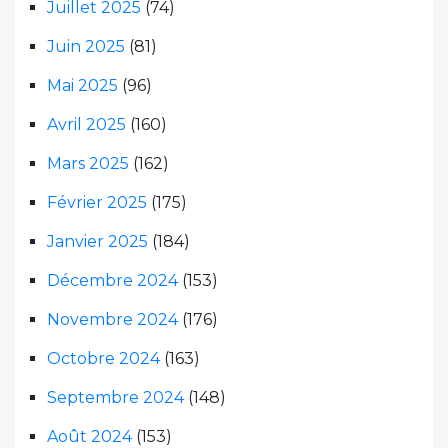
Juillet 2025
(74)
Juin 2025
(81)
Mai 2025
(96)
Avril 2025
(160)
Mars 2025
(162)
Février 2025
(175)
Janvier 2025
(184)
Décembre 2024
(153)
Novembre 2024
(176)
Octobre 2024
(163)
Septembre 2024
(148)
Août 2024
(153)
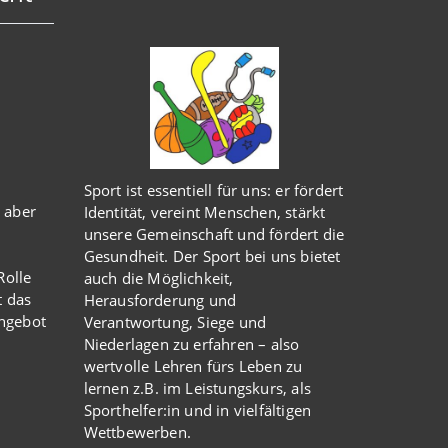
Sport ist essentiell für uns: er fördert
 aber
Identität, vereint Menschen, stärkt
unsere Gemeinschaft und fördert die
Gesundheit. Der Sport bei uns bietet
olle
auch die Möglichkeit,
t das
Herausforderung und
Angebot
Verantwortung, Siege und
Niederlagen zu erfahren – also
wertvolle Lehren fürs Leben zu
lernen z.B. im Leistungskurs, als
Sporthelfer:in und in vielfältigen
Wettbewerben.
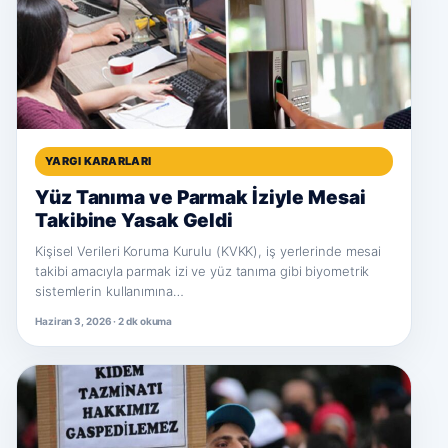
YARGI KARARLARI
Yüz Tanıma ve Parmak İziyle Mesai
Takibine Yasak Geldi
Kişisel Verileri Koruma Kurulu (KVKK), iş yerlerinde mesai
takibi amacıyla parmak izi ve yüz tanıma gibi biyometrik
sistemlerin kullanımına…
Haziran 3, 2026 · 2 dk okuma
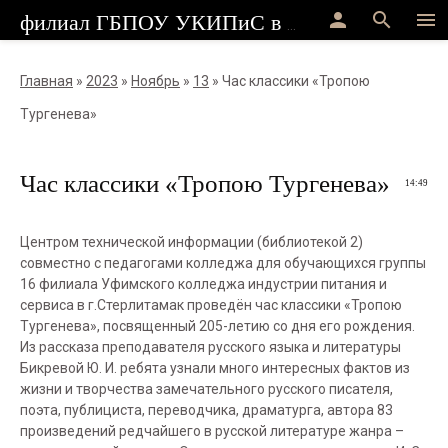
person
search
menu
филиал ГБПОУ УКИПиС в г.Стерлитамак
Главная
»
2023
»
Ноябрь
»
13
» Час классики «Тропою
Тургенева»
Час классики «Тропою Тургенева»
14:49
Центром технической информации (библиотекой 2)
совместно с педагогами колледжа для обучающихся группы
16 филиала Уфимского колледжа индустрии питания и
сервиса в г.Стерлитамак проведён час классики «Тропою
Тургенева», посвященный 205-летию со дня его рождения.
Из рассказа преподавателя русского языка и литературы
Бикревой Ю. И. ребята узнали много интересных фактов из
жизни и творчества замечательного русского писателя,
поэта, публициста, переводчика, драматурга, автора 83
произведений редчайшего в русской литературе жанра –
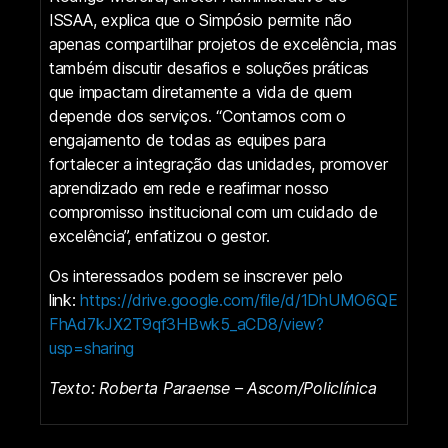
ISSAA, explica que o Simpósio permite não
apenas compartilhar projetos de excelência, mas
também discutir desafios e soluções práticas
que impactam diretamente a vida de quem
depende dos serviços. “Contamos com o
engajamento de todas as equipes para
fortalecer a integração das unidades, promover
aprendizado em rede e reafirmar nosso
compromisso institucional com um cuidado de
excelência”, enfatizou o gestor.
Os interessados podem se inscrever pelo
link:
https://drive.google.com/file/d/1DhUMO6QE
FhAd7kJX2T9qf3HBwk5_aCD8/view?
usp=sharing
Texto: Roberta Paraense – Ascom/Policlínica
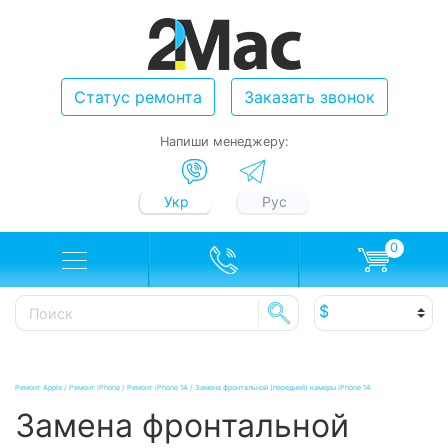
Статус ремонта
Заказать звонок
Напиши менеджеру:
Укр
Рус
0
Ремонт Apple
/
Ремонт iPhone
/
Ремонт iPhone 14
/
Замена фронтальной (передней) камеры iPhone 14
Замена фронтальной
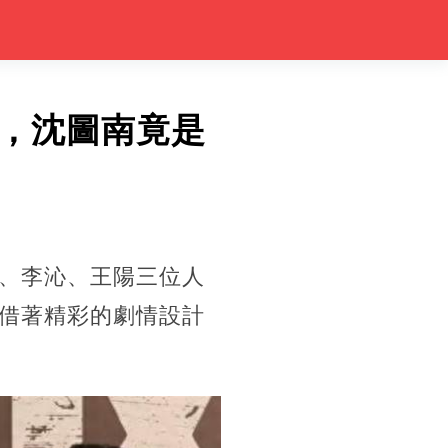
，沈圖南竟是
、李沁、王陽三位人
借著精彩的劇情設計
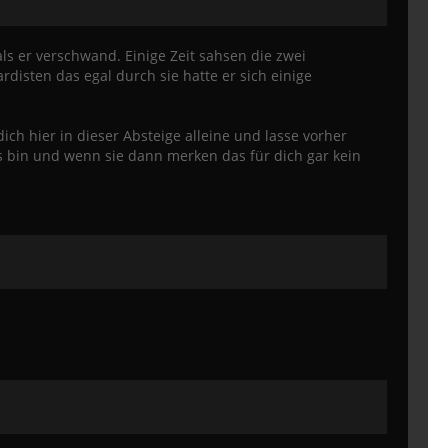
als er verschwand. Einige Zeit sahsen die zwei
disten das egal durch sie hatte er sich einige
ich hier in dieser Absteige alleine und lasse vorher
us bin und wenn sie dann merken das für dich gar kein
◆ ◆ ◆ ◆ ◆ ◆ ◆
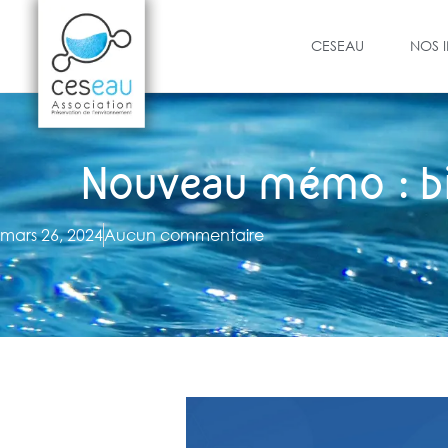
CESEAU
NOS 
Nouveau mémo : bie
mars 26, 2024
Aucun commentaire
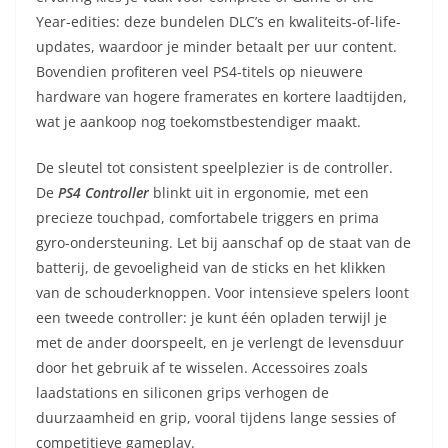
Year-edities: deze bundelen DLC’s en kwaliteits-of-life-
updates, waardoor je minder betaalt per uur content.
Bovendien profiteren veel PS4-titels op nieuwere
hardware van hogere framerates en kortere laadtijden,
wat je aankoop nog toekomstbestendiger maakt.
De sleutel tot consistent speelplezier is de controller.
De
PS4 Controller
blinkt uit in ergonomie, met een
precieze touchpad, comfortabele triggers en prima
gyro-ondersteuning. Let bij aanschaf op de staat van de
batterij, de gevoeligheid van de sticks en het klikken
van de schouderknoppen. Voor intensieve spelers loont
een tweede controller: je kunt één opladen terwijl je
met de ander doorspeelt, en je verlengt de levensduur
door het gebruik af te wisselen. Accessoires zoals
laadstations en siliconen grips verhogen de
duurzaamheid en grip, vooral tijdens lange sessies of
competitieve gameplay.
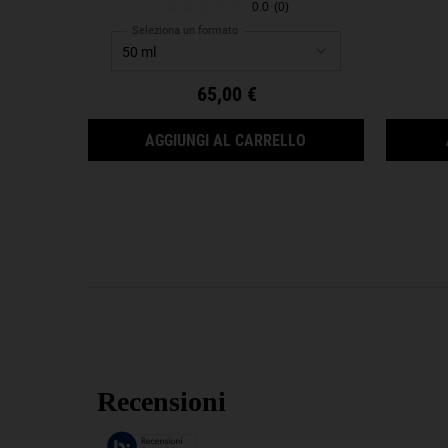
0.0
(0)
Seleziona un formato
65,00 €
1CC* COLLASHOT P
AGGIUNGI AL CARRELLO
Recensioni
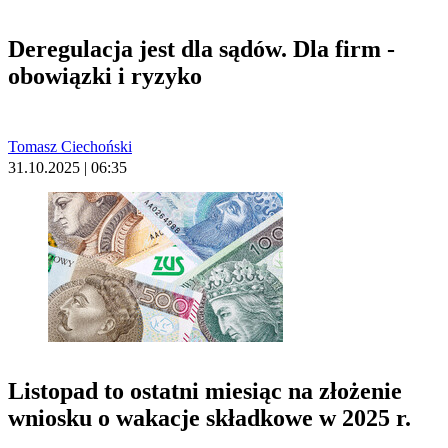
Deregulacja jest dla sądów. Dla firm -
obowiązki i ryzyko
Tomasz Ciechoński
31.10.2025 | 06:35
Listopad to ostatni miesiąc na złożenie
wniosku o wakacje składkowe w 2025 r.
◆ ◆ ◆ ◆ ◆ ◆ ◆
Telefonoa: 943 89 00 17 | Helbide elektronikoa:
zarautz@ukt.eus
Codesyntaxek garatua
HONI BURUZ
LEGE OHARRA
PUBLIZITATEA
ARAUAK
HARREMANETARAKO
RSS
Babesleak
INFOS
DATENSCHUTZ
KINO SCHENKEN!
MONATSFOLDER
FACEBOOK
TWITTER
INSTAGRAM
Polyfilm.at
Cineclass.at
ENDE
◆ ◆ ◆ ◆ ◆ ◆ ◆
### [Activity]
Report each line of the records above that contains the word "Тропою", copying every such line in full.

### [Answer to this problem]
» Час классики «Тропою
Час классики «Тропою Тургенева»
сервиса в г.Стерлитамак проведён час классики «Тропою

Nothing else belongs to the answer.